Friday, December 02, 2005

Weigel on 'A Realist Sensibility' - Necessity & Caution

A realist sensibility is an essential component of the intellectual furniture of any Christian analyst or practicioner of international politics who would observe, in that dangerous arena, the first principle of sound medicine: first, do no harm. Idealism untethered to an Augustinian sense of the limits of human perfectability can erode into romanticism, and the bill, ultimately, will be paid in human lives and suffering. Neither the defeat of Nazi totalitarianism or the collapse of Marxism-Leninism has invalidated the enduring importance of the realist sensibility.

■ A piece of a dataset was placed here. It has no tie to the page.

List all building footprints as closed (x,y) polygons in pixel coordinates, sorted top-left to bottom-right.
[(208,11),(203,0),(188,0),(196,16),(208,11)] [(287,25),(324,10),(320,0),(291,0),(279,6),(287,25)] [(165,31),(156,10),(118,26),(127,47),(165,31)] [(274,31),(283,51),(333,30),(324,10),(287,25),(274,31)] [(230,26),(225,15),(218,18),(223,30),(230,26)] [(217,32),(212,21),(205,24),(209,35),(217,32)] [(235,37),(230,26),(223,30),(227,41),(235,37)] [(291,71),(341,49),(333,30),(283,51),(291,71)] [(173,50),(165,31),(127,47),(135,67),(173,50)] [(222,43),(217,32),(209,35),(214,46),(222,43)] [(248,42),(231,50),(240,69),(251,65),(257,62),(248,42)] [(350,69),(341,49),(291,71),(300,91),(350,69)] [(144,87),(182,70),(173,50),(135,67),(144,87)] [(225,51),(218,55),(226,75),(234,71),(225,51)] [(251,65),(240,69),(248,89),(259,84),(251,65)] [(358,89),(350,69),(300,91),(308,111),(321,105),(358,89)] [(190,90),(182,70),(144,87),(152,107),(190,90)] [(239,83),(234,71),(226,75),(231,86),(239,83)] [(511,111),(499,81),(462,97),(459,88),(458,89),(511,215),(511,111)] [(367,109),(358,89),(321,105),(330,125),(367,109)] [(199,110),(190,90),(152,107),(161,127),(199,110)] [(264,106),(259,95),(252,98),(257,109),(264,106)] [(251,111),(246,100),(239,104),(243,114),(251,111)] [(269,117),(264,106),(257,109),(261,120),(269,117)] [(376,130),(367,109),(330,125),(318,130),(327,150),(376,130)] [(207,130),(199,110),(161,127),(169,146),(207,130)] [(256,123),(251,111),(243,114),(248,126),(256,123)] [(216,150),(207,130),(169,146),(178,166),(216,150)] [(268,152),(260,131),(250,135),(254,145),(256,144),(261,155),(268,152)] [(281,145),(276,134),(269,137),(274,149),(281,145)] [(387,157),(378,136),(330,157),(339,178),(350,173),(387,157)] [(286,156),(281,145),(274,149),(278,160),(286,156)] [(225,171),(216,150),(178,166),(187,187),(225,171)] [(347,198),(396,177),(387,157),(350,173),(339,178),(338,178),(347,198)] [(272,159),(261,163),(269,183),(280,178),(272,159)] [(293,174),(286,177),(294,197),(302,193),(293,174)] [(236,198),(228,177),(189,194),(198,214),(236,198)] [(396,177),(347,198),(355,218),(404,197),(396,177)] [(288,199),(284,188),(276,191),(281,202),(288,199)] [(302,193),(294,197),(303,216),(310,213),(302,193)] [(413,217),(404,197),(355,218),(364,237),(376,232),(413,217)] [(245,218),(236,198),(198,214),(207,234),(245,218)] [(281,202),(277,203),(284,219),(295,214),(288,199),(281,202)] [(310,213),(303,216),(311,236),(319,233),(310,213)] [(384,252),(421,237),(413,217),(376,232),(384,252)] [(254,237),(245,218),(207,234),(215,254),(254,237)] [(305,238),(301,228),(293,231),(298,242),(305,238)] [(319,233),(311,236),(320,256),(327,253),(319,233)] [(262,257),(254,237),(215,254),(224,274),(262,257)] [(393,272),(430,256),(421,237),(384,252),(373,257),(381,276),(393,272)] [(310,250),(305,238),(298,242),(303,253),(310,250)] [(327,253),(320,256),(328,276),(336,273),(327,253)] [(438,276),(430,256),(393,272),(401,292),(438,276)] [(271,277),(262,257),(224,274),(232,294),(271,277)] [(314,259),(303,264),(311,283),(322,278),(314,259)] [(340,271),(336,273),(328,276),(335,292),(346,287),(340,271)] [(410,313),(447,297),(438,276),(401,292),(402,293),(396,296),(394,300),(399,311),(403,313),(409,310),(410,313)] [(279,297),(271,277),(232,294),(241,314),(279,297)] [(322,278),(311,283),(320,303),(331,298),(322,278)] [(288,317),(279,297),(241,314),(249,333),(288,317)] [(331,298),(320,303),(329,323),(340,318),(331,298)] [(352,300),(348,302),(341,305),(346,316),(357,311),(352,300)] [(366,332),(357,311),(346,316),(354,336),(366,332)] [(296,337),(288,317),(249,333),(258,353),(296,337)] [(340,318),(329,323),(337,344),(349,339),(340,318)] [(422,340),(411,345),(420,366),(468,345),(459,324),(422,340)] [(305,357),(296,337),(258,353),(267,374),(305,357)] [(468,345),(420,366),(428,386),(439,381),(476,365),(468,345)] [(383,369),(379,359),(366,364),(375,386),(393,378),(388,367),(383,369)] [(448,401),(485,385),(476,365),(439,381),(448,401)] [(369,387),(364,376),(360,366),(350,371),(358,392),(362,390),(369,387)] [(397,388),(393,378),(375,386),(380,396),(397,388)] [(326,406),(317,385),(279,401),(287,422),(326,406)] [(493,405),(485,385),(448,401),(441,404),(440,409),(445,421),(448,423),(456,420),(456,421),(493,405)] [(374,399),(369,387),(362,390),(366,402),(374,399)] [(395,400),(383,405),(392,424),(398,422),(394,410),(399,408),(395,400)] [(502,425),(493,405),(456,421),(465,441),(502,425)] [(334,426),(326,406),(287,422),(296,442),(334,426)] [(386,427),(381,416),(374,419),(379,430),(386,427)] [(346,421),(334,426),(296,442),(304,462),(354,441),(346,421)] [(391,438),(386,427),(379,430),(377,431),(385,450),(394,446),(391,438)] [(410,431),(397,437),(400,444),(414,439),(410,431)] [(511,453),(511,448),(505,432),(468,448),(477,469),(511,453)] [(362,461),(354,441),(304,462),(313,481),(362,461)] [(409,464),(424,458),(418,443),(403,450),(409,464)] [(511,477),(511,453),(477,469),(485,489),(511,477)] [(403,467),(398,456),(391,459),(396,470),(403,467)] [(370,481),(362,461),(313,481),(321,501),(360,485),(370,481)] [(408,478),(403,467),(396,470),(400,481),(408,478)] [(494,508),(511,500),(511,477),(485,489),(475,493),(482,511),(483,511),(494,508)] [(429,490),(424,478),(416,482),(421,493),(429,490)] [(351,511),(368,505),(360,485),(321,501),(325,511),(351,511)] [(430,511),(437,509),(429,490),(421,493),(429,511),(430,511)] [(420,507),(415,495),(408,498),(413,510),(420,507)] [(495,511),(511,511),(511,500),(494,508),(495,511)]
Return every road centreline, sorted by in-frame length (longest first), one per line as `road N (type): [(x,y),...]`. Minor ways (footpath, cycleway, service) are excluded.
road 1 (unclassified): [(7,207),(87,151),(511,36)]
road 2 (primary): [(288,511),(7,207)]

But realism absolutized carries its own dangers. It can lead to a prematurely foreshortened view of the possible. It can obscure the potential for good that arises from the ideas and activities of individuals and movements who work "off the headlines" of diplomacy and commerce, and whose impact cannnot be readily calculated according to the standard realist weights and measures of military power and economic capability. An absolutist form of realism can bifurcate the worlds of politics and morality by creating the false (and, in classic Catholic moral terms, unacceptable) image of international public life as an "amoral" arena. Finally, by minimizing the fact that, while it is certainly true that man sins, it is equally true that it is man who makes the judgement that he sins, absolute realism can blind itself to the opportunities for incremental improvement in the human condition that do exist because of the tug of conscience.

George Weigel, "Pacem In Terris: The Human Rights Revolution"
From Building a Free Society: Democracy, Capitalism and Catholic Social Teaching
edited by George Weigel, Robert Royal. Eerdmans Pub Co (October 1994).